Imagine indeed. Does anyone doubt that such a gathering in this country, or more so in cities across the water, would be a recipe for yob drunkenness and trouble? That thought went through my mind as I sat beside Madame, the Mayor of Montpellier, in south-west France, in the warm evening air of her city last week. We were surrounded by 12,000 locals and tourists in the Place de la Comedie.

It was an extraordinary sight. The setting was the equivalent of the grounds of Belfast City Hall and Donegal Place or around the Guildhall in Derry and Waterloo Place. But there the comparison ended because there was hardly a police officer in sight nor the slightest hint of an angry word or any disturbance.

I asked myself why should this be? What’s so different in our make-up? Is there something in our body politic, in our behaviour, that is inherently foul because it seems no night here is complete without drunken rows, screaming police sirens, and young people behaving badly.

Every Friday night this summer, Montpellier has run its massively successful street festival without any apparent problems. Wine, by the glass and the bottle, is everywhere because the city is surrounded by vineyards. Yet I didn’t see a single person falling over or looking unduly inebriated.

Of course to be seen drunk in public in France is regarded as a social stigma. In contrast, Northern Ireland’s double Smirnoff and Harp six-pack brigade aspire to a state of leglessness every weekend. Until someone, somewhere mounts a campaign — as has happened with drink driving and with smoking — to change that habit, the image of our towns and cities will continue to suffer.

Every now and then, we will also have the appalling headlines of unsuspecting visitors attacked in our streets, as has happened in the past year. I know that councils and mayors are criticised for embarking on junkets to foreign places but I would strongly recommend civic officials to visit Montpellier and not just for the Friday night experience.

Not for nothing is Montpellier one of the fastest-growing cities in Europe. It may be small but it has transformed itself in the past decade from a fairly mundane place into a vibrant, youthful and increasingly attractive location to live.
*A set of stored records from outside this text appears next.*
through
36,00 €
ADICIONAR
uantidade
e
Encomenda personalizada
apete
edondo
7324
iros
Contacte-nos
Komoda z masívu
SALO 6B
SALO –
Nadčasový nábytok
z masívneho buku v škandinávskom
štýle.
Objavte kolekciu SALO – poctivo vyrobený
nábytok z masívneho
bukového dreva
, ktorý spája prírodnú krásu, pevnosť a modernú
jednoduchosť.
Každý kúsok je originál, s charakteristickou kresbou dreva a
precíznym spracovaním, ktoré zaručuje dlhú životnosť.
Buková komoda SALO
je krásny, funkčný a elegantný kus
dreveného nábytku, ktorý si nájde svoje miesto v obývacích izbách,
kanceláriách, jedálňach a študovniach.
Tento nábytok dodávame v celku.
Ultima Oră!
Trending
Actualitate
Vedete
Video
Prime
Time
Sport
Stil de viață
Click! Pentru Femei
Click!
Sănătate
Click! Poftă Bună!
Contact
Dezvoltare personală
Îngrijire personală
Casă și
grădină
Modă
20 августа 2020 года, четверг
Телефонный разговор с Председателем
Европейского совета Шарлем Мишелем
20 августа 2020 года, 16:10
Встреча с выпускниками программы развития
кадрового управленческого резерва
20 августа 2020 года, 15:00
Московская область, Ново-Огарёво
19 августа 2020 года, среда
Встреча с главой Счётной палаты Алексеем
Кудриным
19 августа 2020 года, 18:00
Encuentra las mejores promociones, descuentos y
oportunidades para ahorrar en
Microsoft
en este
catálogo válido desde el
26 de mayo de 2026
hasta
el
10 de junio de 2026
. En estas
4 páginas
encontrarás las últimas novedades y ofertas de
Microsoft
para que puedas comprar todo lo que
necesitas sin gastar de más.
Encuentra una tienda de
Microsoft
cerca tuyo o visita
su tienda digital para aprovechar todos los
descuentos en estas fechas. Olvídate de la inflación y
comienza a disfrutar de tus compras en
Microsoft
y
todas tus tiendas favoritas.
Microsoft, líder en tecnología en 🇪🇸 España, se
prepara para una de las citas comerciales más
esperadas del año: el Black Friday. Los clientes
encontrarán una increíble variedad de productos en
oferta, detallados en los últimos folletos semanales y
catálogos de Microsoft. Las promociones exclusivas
In so many ways, it has done what other places have not. There is a modern tram system. Car traffic is restricted but car parking is in abundance. It is a pleasure to walk the pedestrianised streets of the centre. A new state of the art sports stadium puts Northern Ireland’s appalling tardiness on this subject into perspective. Montpellier is also capital of a region, dependent for centuries on the land — just like Northern Ireland — but which has become the focus of a new drive in technology and attracted new industry.

I know we all see far off fields as greener but this is one small city from which I believe we could learn. So I say to the mayors of Belfast and Derry, if you go on a junket to Montpellier, I won’t complain.